The project lies near America’s only operating antimony smelter, owned by United States Antimony Corporation (NYSE:UAMY).

It also sits within the same host stratigraphy as UAMY’s Stibnite Hill mine – the second largest known stibnite vein deposit in the US.

UAMY restarted operations in late 2025 in response to antimony supply shortages in the US, with its smelter playing a key role in the country’s critical minerals supply chain.

 

High-grade stibnite mineralisation sample 733655. Pic: RMX

 

Thompson Falls overview

Thompson Falls hosts three historical underground mines.

Eastern Star is recorded as a past producer of silver and lead, with the other two mines producing a combination of antimony, silver, copper, zinc and lead.

Management noted that most of the samples collected at Eastern Star resemble the quartz-stibnite veins mined at UAMY’s Stibnite Hill, located about 7km away.

In addition, only one sample from the Eastern Star tailings showed silver mineralisation, and most samples detected minimal lead mineralisation.

According to the company, these outcomes suggest that the old timers extracted silver and lead but left behind the stibnite-rich material.

In turn, the project is interpreted to be prospective for both silver and antimony mineralisation.

 

The bigger picture

Management believes that Thompson Falls has the potential to host silver-rich polymetallic vein mineralisation akin to the Coeur d’Alene mineral district immediately west of Red Mountain’s claims.

Located in Idaho, this province accounts for about 18% of total accumulated US silver production. It has also produced significant amounts of lead, zinc, gold, copper and antimony.

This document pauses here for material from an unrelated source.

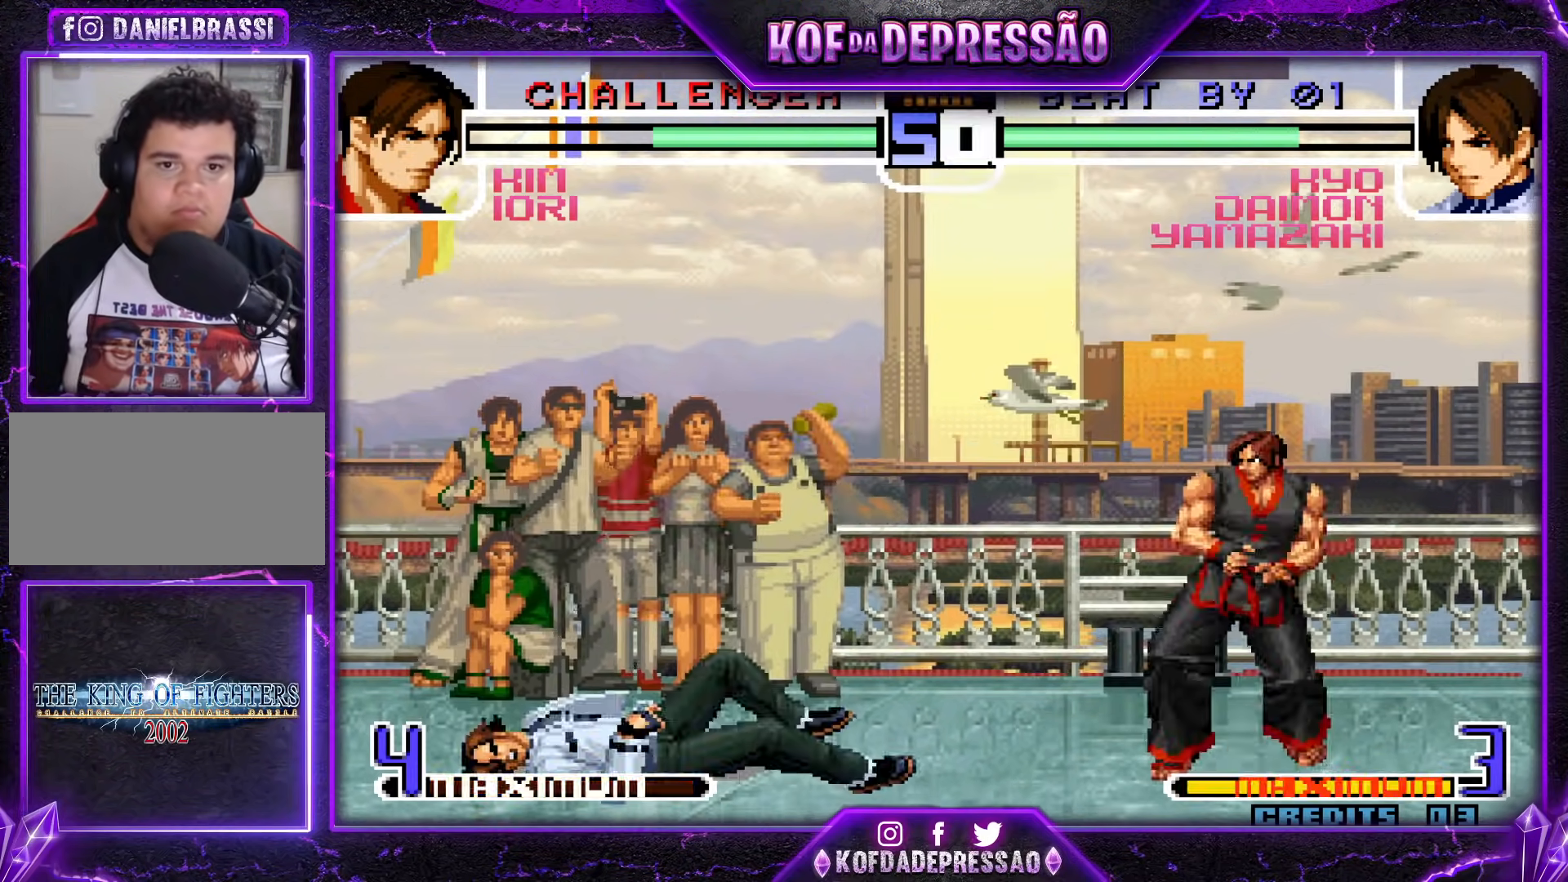
{"buttons": [], "events": []}
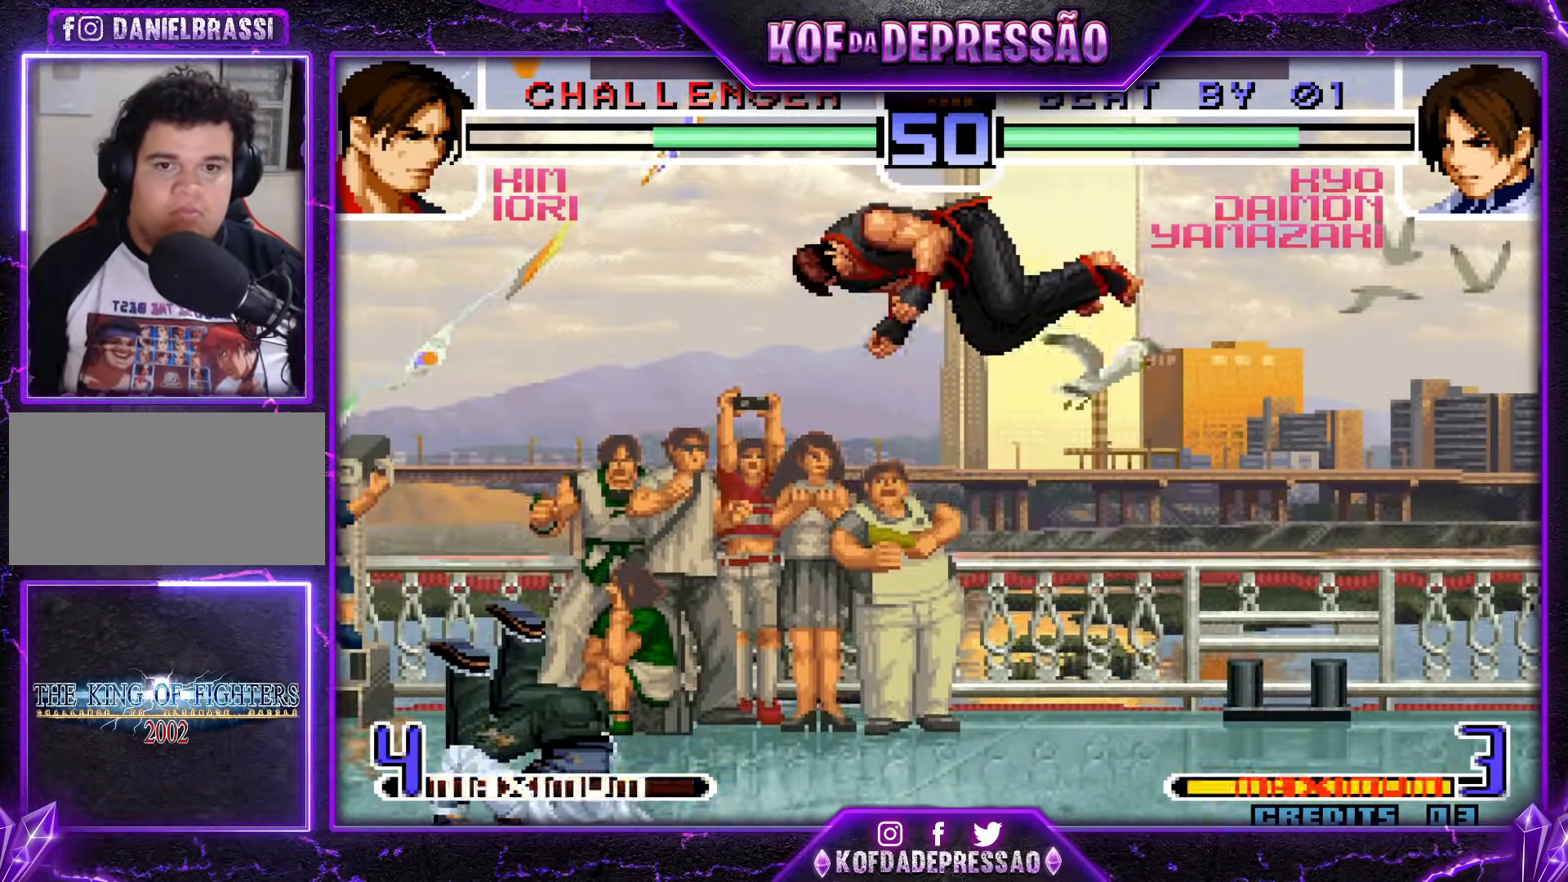
{"buttons": [], "events": []}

Thompson Falls sits within a geological structure known as the Upper Prichard Formation which is known to host mineralisation at Coeur d’Alene and at UAMY’s nearby Stibnite Hill mine.

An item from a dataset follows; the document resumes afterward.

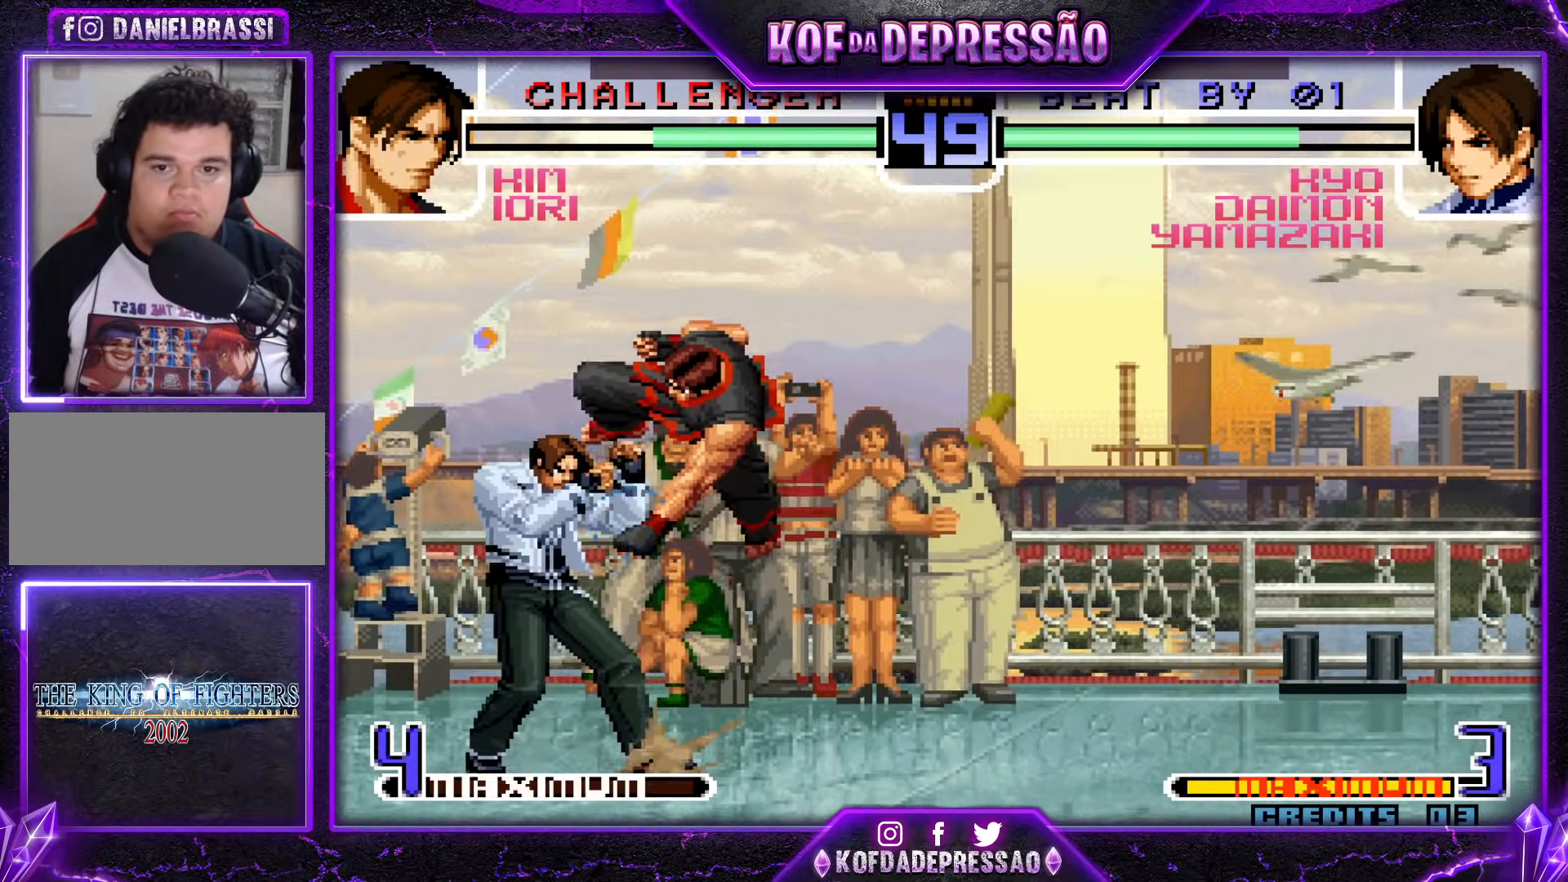
{"buttons": [], "events": []}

All up, Coeur d’Alene has produced 1.25 billion ounces of silver, 7.8Mt of lead, 3.0Mt of zinc, 1.1 million ounces of gold and 191,000 tonnes of copper between 1884 and 2020.

 Watch: RMX kicks off antimony testing

Looking ahead

Red Mountain is now eyeing additional sampling and reconnaissance work designed to locate undocumented historical mines or further mineralised exposures across the project area.

Further sampling of existing underground mines could also be on the cards as the company seeks to firm up its geological understanding of the mineralised system.

These works could influence subsequent stages of exploration – including anticipated drilling – as Red Mountain evaluates the resource potential of Thompson Falls.